Une seule ligne du devis engage réellement l'entreprise : celle qui porte un gain d'au moins 35 % de consommation conventionnelle. Pour un programme voté en assemblée générale à Carbon-Blanc, exiger sa présence écrite vaut mieux que toute garantie orale, car c'est cette valeur que l'organisme instructeur contrôle avant de solder le dossier.
Le gisement de substitution est mesurable : environ 2 196 logements à Carbon-Blanc sont encore chauffés au gaz ou au fioul, soit 61 % du parc. Pour un programme voté en assemblée générale, cette proportion détermine le nombre de dossiers où le saut de classes est atteignable sans toucher à la structure du bâti.
L'écueil le plus coûteux reste un audit trop ancien au moment du dépôt du dossier.

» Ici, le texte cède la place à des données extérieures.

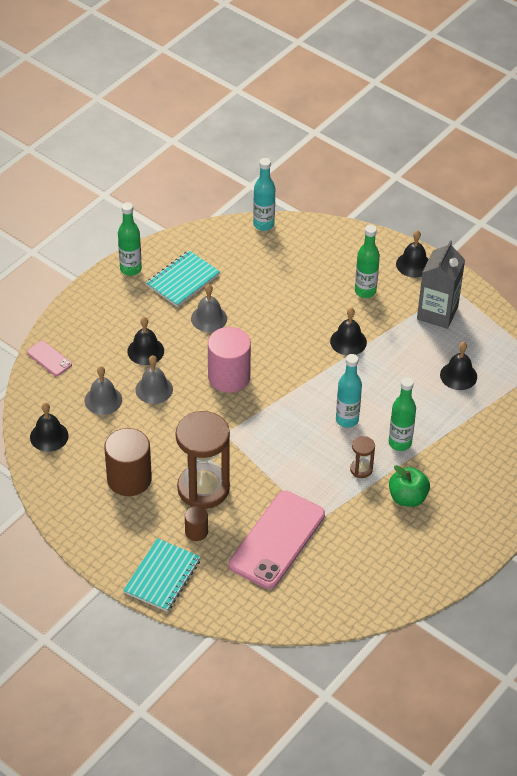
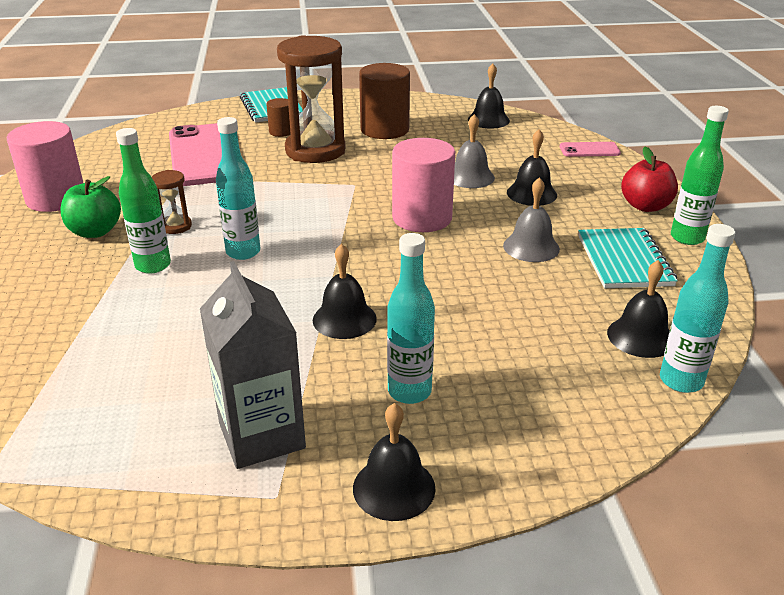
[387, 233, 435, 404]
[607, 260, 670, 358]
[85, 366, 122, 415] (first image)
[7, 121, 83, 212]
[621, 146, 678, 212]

Sa reprise après coup coûte couramment 10 à 20 % du poste, soit 646 800 € à 1 293 600 € sur le chiffrage retenu à Carbon-Blanc — un montant qui n'est jamais couvert une seconde fois par l'aide, déjà consommée.
L'ordre des étapes conditionne le droit à l'aide : audit, désignation de l'accompagnateur, dépôt, accord, puis démarrage de un programme voté en assemblée générale. À Carbon-Blanc, un devis signé trop tôt suffit à faire tomber une aide de 32 000 €.
Le solde se finance : à Carbon-Blanc, le reste à charge du cas type le plus aidé s'établit à 6 000 € après aide ANAH et prise en charge de l'accompagnement jusqu'à 2 000 €. Étalé en éco-prêt sur quinze ans, cela représente environ 35 € par mois, quand le programme collectif contribue déjà à 1 460 € d'économie annuelle attendue.